If you are using a laptop, then it’s worth elevating it somewhat (for example on a few books), so that you can look straight at the screen and the camera. If your laptop is truly on your lap or flat on a desk surface, then the screen will be angled, and with the screen also the camera, which will pick up your face from a slightly awkward angle.
Again, it’s fairly easy to make a few simple adjustments, inspired by professional studio setup, to ensure you are coming across more professionally in your video calls. But enough now about lights and cameras, let’s move on to the star of the show, you.
Video Conferencing Etiquette
Talking to someone over video seems natural and simple. After all, we talk to people in real life all the time. Videoconferencing aims to make these everyday conversations possible over distance. While it’s true that you don’t have to take stage or acting classes to do a video call, it’s worth reflecting a bit on how video conferencing is actually different and what this means for how we can come across.
Much stagecraft and acting is about how to adjust for the highly artificial situation of the stage or studio, so that everything comes seems natural and effortless to the audience. The same logic applies to video conferencing. So, how is video conferencing different, and what can you do?
Pace Your Speech
First, there are the obvious technical constraints: audio might be delayed or distorted, video might be pixelated or freeze. All of this makes it more important to continually check that we truly understand each other. We don’t have to turn into news anchors, but it can pay off to speak a bit more slowly and clearly and to maintain focus on the camera.
Stay in Sync with Others
Next, there are more subtle effects of video conferencing. We can’t really look each other in the eyes as cameras and screens are slightly offset, there’s a slight delay and typically low video resolution. All this makes it harder to read and interpret facial expressions.
This in turn makes it harder to stay in tune emotionally with our conversation partners. In normal conversation we constantly give off and perceive social and emotional cues. Over video conferences, some of these get filtered out or distorted. Just being aware of this subtle effect is helpful. For instance, it allows you to chalk up blank expressions to a delay or to poor lighting (see above) rather than say, boredom.

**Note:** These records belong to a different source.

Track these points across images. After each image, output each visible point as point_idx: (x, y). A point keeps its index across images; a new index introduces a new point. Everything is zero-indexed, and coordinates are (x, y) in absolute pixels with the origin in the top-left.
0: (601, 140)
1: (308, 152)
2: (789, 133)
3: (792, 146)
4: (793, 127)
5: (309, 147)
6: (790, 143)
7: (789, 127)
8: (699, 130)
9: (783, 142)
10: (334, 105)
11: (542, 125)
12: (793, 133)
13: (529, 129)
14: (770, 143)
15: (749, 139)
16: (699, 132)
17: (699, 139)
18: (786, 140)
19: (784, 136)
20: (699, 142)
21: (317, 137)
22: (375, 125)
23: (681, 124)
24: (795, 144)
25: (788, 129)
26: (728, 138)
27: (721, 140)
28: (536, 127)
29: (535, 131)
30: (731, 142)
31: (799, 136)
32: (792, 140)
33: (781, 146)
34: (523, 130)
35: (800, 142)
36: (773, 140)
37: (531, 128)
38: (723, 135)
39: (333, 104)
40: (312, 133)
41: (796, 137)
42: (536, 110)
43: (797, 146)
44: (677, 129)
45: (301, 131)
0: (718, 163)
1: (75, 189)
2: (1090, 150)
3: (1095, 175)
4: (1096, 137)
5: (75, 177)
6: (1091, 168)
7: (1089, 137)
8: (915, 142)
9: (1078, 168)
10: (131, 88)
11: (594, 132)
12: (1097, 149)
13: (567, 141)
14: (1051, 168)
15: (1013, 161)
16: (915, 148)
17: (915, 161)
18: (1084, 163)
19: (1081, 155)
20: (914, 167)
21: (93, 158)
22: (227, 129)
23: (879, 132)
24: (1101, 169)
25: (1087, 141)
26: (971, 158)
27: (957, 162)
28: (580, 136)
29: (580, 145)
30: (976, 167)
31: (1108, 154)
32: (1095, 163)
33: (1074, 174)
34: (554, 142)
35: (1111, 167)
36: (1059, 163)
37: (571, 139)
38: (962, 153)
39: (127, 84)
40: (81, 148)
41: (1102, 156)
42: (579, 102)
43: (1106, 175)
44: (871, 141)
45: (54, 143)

Equally, someone interrupting you may not just be rude, but simply have a high latency connection, or you might be the one unintentionally and unknowingly interrupting others. With all of these factors present, it’s worth explicitly checking with others whether everyone’s still fine. It also helps to be relatively close to the camera, so that more of your facial expressions actually do make it across.
Design Your Stage
Finally, it’s worth also thinking about your stage – i.e. your kitchen counter or wherever you are taking your video calls from. There’s one basic rule to keep in mind here. Everything that’s on camera will be seen and interpreted by your audience (aka your colleagues, boss, client, etc.).
You may have become somewhat blind to your everyday surroundings but for folks on the other end of the line every object will be met with forensic interest. With that in mind it’s worth removing clutter, because you want their attention focused on you and not committed to an anthropological study of your surroundings.

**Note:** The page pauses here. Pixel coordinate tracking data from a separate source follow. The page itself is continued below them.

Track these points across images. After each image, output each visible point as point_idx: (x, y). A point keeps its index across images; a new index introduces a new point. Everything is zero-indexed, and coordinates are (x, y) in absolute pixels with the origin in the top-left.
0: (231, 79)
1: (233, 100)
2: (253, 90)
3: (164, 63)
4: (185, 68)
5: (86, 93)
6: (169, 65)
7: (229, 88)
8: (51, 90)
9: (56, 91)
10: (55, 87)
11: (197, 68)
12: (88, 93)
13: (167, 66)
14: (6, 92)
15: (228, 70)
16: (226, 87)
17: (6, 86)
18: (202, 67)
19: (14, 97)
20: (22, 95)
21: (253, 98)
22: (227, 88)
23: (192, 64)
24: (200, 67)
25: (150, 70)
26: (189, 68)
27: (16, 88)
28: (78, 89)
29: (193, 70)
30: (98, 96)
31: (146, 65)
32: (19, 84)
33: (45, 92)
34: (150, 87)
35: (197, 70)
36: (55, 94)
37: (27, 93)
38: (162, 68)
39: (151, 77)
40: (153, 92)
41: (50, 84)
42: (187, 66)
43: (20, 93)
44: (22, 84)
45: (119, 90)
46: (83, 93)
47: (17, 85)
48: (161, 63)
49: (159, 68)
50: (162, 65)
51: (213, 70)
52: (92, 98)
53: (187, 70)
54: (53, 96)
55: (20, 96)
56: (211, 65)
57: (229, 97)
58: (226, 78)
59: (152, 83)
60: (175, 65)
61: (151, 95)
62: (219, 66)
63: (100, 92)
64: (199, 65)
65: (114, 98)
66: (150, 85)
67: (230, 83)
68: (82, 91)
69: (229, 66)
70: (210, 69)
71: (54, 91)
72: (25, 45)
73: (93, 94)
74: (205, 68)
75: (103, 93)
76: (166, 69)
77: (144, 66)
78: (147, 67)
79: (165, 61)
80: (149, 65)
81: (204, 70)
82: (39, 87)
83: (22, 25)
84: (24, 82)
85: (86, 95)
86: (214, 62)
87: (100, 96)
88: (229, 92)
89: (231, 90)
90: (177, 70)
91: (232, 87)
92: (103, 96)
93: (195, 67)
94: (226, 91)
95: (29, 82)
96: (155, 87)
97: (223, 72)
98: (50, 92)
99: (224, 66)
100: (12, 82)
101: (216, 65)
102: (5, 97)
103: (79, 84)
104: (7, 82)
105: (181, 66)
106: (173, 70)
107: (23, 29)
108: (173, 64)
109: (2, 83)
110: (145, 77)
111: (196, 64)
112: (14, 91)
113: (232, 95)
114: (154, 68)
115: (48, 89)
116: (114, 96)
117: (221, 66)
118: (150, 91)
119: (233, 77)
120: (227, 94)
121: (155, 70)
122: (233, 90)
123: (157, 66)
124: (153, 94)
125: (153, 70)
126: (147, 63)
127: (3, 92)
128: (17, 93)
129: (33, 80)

Of course, if there’s a certain image you’d like to project over video calls, then you might want to consciously utilise the stage you are now afforded. No longer are you limited to let your clothes do the talking, you now have a hugely extended vocabulary and can also project via the titles on your bookshelf or the designers of your furniture.
Or you could do what Bill Gates does when he video conferences ‘from home’, use a lens with an extremely wide aperture, so that all background blurs into a haze and nothing is conveyed at all.